If you’re the owner or operator of a commercial building, chances are you have invested in a building automation system (BAS) or building energy management system (BEMS). Good move. Buildings are a ripe target for efficiency improvements, and with efficiency, comes cost savings.
In fact, commercial buildings produce around one-fifth of total carbon emissions, with HVAC systems accounting for 40% of buildings’ energy consumption, according to the U.S. Department of Energy.
With the advent of advanced computing hardware and analytics, building owners can leverage artificial intelligence to optimize HVAC operations. By bringing autonomous AI to the built environment, your existing HVAC system becomes a predictive brain that learns precisely how to use less energy to optimize comfort in all zones, at all times.
AI-based BAS and BEMS solutions are already being adopted worldwide. For example, ABB Ability BE Sustainable with Efficiency AI currently manages more than 275 buildings, totaling more than 100 million square feet (disclosure: ABB is my current employer). Collectively, these installations save more than 1 million metric tons of CO2 each year, all by leveraging building automation investments already made.
Vast potential for AI applications
While older buildings have more upside potential in savings, modern buildings have more technology in place that allows for a finer degree of control. As a result, applying AI to any building will likely to produce results. The potential is huge: up to a 25% reduction in energy cost, up to a 40% reduction in carbon footprint, and up to a 50% extension of asset life, according to ABB partner Brainbox AI. For new construction, intelligent HVAC also offers a way to meet energy-related regulatory mandates.
The goal is to make HVAC systems self-correcting rather than predictive while preserving all existing BAS and BEMS functionality. Virtual metering, for example, allows building operators to track energy use at the device level—without physical hardware—by capturing data elements like humidity levels, supply and return air speed and temperature, and current thermostat temperature and set points from the BEMS. Add to that the ability to overlay external data, like weather forecasts, and you have enough data for AI to not only manage HVAC performance, but also alert operators of potential problems when anomalies appear—and before failures occur.
Continuous learning means that AI can adjust digital models in real time, say, after new windows are installed. The building is always “understood” in its current form and can be optimized accordingly. The result is a capability that did not exist even a few years ago. Today’s AI solutions can predict the temperature in HVAC zones up to two hours in advance with 98% confidence. As it learns about the HVAC system and its operations, the system becomes self-healing; that is, it can address problems without human intervention.
First steps to incorporate AI
To begin utilizing AI in a building, an owner typically hires a system integrator to survey existing building systems and assets. Are HVAC drawings available? Is a BEMS present? What does the building’s occupancy look like in terms of numbers of people and duration in a given location? These and other questions will allow the provider to evaluate if an AI solution is applicable to the owner’s building.

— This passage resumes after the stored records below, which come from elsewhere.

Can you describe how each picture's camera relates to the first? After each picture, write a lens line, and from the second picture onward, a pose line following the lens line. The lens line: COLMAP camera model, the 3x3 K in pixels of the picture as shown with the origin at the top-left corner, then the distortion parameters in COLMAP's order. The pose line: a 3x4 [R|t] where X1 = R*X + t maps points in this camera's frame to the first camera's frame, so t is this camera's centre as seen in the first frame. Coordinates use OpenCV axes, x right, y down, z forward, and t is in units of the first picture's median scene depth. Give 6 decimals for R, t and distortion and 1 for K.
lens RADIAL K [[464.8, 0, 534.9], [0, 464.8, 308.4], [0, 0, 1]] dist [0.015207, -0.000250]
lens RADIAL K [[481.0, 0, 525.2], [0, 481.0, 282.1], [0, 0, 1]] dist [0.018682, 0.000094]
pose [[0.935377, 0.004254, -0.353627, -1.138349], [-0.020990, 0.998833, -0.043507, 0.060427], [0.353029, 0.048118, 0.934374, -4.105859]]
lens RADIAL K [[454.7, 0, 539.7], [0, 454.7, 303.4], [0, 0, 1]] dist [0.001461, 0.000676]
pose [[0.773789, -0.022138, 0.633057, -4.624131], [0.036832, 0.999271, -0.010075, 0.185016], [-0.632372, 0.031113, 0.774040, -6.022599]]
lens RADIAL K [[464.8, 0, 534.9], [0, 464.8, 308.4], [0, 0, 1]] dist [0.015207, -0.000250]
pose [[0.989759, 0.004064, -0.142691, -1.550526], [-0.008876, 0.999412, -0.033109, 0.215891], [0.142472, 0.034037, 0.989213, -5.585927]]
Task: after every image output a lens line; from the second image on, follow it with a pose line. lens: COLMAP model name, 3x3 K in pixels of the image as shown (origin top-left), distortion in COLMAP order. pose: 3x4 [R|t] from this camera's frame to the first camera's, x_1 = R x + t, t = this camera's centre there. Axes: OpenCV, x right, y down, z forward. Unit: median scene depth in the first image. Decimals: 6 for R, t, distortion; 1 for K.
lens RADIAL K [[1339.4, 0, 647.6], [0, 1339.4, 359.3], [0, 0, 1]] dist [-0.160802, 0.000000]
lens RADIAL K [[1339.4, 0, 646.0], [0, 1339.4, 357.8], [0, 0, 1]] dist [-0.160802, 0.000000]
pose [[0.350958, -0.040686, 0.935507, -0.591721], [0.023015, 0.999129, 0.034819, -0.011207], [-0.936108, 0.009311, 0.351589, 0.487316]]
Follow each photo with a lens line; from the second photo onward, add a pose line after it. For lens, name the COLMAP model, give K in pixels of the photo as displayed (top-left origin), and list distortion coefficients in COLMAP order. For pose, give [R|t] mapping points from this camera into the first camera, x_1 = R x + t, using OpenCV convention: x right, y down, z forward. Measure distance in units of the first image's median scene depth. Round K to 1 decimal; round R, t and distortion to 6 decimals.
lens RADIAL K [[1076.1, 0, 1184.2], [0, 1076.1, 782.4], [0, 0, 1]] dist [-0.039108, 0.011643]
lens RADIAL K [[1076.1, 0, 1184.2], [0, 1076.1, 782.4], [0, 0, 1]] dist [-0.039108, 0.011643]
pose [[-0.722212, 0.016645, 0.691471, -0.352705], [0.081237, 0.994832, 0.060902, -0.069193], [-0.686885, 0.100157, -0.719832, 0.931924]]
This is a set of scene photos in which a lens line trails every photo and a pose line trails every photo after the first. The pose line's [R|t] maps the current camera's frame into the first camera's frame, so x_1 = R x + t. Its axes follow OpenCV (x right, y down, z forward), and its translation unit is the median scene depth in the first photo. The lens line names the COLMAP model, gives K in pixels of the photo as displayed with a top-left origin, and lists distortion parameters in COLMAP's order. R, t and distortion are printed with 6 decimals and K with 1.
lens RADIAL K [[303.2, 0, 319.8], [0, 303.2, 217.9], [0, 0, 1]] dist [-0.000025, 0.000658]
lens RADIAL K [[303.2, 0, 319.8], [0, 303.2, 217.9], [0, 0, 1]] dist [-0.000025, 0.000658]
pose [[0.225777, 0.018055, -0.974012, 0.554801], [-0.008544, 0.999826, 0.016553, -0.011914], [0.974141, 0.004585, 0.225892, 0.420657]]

From a technology standpoint, all building owners need is networked HVAC controls using an open protocol. The AI will then begin to suggest changes to HVAC operations, testing them first in a virtual environment before deploying them to the live system. The supplier will typically monitor the AI’s progress and perform sanity checks on proposed changes to the HVAC operating algorithm. The AI will look for ways to optimize HVAC assets based on how the building is used and how that use changes over time. These tools also provide data for KPI reporting and supplier experts to notify of potential issues. Depending on building size, owners can expect AI-enhanced HVAC control to produce a return on investment (ROI) within two to four months after the system has learned the building and its HVAC system.
The proliferation of analytic tools made possible by computing advancement and applications tailored for the needs of commercial buildings has brought sophisticated AI-based HVAC control within reach of almost any commercial building larger than 5,000 square feet. We are still in the early days of AI applications in the built environment, but with their compelling business case in terms of ROI and emissions reductions, these solutions will likely become commonplace in new builds and retrofits.